Outre le mouton, on peut aussi rapprocher le piéton du macaque dont Cédric Sueur est familier. Pour sa thèse de doctorat soutenue en 2008, il avait étudié les déplacements des primates non humains. Comment les macaques de Tonkean (île de Sulawesi, Indonésie) décident-ils de se rendre à un endroit plutôt qu’à un autre? La prise de décision collective n’est pas sans rappeler celle du piéton arrêté au feu rouge.

Cela ressemble un peu à un vote. Dans le groupe de macaques, un individu prend l’initiative d’avancer de quelques mètres dans une direction. Mais voilà qu’un autre individu fait de même en choisissant une autre direction. Dans le reste du groupe, chacun peut opter pour l’un ou l’autre selon ses affinités et le rejoindre. Mais la décision collective résulte aussi d’un «effet de seuil». À partir d’un certain quorum, le macaque ayant rallié le plus de congénères derrière lui entraîne le reste du groupe. Pour les Suisses, ces prises de décisions collectives en plein air rappellent bien sûr quelque chose: les macaques de Tonkean pratiquent la Landsgemeinde depuis plus longtemps que les Appenzellois.

______

CONSIGNE =>
Veuillez transcrire fidèlement le passage du texte sur les macaques compris entre « Cela ressemble un » et « que les Appenzellois. », bornes incluses.

LIGNES EXTRAITES =>
______

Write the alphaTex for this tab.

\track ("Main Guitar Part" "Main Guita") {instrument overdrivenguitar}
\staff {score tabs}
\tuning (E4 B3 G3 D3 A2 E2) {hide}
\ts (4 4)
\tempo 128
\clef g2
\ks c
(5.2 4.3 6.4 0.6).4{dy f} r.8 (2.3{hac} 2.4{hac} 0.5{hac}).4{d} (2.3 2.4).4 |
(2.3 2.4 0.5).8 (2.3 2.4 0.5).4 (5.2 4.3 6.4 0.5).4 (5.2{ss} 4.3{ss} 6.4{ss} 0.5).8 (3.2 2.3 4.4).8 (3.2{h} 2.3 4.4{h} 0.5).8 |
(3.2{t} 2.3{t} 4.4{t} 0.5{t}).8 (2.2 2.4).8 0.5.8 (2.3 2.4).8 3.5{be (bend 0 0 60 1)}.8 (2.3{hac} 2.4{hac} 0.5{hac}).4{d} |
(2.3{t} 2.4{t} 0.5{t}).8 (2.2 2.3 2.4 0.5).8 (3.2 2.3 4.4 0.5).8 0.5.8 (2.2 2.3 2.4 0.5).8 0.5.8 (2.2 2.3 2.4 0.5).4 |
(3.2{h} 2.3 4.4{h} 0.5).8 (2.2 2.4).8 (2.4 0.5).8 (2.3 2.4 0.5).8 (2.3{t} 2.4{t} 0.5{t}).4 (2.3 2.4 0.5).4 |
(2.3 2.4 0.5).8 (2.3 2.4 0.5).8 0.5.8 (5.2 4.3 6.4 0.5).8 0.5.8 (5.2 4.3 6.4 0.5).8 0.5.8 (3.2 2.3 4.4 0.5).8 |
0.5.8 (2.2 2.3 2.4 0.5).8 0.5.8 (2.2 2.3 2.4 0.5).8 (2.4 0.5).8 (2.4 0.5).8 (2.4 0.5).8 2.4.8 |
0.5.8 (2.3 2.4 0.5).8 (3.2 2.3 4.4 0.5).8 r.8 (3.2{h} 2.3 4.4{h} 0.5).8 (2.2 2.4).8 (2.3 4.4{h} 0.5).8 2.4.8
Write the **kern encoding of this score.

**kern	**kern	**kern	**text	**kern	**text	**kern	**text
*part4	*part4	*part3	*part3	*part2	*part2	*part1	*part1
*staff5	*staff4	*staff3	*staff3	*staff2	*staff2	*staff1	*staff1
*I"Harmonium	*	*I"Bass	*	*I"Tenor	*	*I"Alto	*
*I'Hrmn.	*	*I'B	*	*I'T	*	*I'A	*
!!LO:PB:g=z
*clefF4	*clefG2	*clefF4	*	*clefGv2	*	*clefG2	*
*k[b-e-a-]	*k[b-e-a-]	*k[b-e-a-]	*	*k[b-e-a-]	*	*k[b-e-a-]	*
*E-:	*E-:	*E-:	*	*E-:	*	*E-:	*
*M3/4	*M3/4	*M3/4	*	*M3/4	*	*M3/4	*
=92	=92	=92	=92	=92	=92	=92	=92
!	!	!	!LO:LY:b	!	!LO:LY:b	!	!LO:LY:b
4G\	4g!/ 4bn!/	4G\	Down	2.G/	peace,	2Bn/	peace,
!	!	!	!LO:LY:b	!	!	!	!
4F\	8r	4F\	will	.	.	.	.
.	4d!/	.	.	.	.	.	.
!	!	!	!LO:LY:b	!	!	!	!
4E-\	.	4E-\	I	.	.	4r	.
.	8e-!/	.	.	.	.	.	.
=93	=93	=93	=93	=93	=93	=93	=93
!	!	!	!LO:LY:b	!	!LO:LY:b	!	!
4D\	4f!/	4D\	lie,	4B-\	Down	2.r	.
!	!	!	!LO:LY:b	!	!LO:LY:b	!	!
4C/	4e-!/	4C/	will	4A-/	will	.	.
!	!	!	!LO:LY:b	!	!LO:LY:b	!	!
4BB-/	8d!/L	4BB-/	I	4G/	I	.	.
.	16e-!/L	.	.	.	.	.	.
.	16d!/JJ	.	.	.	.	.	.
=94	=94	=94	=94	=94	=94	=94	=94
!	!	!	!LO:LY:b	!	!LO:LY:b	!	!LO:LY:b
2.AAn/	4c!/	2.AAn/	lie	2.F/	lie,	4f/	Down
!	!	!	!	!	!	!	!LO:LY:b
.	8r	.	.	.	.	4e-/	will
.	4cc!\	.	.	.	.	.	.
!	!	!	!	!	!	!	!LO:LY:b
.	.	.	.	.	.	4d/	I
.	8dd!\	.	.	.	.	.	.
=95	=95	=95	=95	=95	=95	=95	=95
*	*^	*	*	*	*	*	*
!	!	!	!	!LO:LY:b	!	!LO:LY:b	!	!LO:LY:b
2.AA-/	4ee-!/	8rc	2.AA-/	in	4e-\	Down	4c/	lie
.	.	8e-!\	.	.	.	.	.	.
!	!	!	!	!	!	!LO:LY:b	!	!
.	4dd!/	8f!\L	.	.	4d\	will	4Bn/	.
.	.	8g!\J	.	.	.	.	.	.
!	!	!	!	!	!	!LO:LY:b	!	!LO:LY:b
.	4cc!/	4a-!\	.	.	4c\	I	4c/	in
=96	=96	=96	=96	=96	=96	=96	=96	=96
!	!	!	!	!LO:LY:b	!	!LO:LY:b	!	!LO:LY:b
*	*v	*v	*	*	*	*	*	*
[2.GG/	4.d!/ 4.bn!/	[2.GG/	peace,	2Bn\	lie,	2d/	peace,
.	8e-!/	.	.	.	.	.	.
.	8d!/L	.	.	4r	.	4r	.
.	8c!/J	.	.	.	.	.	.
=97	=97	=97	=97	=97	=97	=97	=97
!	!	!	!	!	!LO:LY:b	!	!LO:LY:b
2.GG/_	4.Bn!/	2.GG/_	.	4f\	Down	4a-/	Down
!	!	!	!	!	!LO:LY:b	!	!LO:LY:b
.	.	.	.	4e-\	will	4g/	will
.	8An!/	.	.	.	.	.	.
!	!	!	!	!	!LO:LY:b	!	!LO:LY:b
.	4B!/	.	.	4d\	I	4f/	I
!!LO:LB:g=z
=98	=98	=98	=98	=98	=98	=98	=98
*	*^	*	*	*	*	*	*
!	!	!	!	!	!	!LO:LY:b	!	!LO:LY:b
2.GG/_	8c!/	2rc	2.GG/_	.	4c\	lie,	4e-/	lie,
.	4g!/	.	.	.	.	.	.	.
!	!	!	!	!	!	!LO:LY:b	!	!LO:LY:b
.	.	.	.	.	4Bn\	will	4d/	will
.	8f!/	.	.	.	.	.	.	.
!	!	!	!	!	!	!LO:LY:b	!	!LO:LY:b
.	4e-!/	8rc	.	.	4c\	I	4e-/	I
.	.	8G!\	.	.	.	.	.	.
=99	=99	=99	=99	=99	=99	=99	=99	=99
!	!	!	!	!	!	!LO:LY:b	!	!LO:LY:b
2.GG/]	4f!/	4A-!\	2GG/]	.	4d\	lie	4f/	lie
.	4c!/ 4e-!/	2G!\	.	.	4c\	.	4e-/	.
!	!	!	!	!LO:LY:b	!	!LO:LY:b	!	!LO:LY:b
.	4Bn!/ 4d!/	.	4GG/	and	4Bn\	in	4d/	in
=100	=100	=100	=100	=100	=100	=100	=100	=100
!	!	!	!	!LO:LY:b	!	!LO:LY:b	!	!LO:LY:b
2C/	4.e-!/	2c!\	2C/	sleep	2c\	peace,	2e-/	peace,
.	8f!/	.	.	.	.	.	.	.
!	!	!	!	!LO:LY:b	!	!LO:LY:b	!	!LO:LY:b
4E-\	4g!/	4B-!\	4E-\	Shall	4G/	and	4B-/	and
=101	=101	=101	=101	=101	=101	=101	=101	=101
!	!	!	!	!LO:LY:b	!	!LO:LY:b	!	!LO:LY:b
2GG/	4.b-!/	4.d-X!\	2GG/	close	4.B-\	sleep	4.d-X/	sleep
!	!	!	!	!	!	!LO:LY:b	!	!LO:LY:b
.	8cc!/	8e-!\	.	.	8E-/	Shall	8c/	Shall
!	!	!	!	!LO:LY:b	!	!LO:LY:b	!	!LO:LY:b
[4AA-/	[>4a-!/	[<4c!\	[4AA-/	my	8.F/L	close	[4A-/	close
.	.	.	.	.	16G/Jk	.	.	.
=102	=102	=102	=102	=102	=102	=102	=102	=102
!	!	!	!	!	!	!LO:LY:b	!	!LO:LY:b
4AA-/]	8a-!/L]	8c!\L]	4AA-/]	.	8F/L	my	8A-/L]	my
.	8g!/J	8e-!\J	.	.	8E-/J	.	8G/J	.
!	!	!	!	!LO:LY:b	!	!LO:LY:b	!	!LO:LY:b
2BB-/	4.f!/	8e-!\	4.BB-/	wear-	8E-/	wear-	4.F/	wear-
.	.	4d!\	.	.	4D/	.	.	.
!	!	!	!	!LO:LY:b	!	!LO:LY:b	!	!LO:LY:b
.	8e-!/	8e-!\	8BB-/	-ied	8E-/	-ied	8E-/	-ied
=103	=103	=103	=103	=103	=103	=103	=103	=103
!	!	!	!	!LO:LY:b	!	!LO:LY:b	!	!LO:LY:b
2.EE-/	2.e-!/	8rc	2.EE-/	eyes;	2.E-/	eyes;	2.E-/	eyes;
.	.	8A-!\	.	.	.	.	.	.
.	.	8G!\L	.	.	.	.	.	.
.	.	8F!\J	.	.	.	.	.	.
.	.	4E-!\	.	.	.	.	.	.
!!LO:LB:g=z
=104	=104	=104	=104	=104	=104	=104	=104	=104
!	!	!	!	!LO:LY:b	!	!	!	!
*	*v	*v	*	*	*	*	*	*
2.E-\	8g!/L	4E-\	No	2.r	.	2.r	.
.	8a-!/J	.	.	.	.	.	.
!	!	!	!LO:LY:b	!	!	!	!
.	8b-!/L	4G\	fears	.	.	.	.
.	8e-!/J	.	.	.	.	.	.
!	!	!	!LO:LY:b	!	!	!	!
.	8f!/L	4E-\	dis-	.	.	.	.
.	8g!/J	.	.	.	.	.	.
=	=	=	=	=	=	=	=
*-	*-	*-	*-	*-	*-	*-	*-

______

RÉPONSE CI-DESSOUS =>
Cela ressemble un peu à un vote. Dans le groupe de macaques, un individu prend l’initiative d’avancer de quelques mètres dans une direction. Mais voilà qu’un autre individu fait de même en choisissant une autre direction. Dans le reste du groupe, chacun peut opter pour l’un ou l’autre selon ses affinités et le rejoindre. Mais la décision collective résulte aussi d’un «effet de seuil». À partir d’un certain quorum, le macaque ayant rallié le plus de congénères derrière lui entraîne le reste du groupe. Pour les Suisses, ces prises de décisions collectives en plein air rappellent bien sûr quelque chose: les macaques de Tonkean pratiquent la Landsgemeinde depuis plus longtemps que les Appenzellois.